Illinois-based automotive components manufacturer UGN Inc. announced it has selected lean manufacturing veteran Donald J. Nelson as the company’s new chief operating officer.
“Donald Nelson is a proven lean manufacturing leader who has a history of instituting game-changing sales and operations processes,” said in a statement Peter Anthony, president and CEO of UGN.
“The lean manufacturing methodology is a best practice in automotive manufacturing circles,” Anthony added. “It’s always been crucial to our success at UGN, and Donald’s expertise and dedication to lean tactics is just one of the many reasons we’re happy to have him aboard.”
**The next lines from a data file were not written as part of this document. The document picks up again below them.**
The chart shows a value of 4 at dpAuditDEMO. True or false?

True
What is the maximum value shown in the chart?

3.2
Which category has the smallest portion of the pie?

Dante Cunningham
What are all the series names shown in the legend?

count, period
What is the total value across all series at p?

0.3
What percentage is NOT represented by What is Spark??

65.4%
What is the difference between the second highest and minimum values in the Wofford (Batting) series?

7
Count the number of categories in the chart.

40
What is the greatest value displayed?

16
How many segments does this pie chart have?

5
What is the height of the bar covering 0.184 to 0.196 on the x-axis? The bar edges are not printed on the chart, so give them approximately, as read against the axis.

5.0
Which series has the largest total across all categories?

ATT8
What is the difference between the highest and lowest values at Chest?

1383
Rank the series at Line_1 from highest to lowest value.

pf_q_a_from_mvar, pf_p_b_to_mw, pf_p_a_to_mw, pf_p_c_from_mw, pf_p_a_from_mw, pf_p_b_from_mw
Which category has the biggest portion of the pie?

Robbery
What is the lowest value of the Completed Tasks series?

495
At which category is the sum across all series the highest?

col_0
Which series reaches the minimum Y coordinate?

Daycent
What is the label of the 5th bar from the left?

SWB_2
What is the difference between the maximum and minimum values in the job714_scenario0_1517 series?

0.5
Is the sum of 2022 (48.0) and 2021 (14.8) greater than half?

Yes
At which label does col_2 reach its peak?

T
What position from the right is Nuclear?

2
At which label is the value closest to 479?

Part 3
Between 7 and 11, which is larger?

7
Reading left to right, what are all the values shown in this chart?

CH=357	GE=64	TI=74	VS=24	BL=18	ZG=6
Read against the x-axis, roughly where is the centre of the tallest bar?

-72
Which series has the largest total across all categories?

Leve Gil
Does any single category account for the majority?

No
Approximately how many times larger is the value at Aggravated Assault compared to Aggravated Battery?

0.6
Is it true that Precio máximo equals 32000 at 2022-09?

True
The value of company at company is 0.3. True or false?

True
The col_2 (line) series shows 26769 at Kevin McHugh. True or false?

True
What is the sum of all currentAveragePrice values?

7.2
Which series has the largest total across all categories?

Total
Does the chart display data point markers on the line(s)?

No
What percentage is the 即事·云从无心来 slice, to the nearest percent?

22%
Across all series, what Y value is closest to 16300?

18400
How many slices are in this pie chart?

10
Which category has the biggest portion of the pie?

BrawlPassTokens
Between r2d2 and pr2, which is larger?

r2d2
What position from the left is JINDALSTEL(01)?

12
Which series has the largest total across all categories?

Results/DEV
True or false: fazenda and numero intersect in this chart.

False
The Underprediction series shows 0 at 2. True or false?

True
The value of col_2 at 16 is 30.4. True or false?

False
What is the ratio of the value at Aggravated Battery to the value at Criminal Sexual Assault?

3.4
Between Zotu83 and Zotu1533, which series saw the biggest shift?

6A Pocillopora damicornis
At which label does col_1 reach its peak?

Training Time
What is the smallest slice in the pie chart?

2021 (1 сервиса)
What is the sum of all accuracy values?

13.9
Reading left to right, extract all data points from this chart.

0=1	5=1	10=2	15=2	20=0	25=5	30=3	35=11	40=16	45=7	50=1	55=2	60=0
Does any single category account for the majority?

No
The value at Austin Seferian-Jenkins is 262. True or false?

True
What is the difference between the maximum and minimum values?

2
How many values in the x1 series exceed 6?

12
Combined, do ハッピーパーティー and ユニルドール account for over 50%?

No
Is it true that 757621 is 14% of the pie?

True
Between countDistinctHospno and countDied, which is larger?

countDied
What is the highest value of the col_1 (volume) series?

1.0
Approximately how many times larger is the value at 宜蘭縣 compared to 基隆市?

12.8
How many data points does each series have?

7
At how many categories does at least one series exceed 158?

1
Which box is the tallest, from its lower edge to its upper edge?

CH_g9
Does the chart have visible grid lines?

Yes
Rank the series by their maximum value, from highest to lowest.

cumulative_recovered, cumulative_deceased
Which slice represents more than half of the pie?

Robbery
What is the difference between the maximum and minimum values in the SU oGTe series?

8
“I’m very excited to be working at a company like UGN,” Nelson said. “It’s a great opportunity to take on the role of COO during this period of continued growth,” he added, in reference to the expanded facility UGN recently opened in Silao, Guanajuato.
Nelson has also held senior operational positions in the automotive and aerospace sectors. Prior to UGN, he was the head of Global Operations for Twin Disc, a US$200 million publicly-traded manufacturer of power transmission equipment. In this role, he instituted Lean Transformation and Change Management principles which resulted in significant productivity increases and saved millions in annual operating costs. The official also served as Group Vice Executive Vice President at Rexnord Industries, LLC since 2014. He Joined Rexnord in 2006.
Nelson officially started at UGN on Thursday, May 31st, 2018, and reports to Anthony as part of the executive team.
The new UGN location in Guanajuato facilitates production of virtually the entire UGN product portfolio which includes dash and engine side insulators, package tray assemblies, trunk systems, wheelhouse liners, underfloor modules, and floor carpets.
The company supplies products for Honda, Nissan, Toyota, and Mazda, which last year awarded UGN as a quality supplier for the interior and acoustical parts it provides to the Mazda2 and Mazda3 vehicles the Japanese automaker builds in Guanajuato.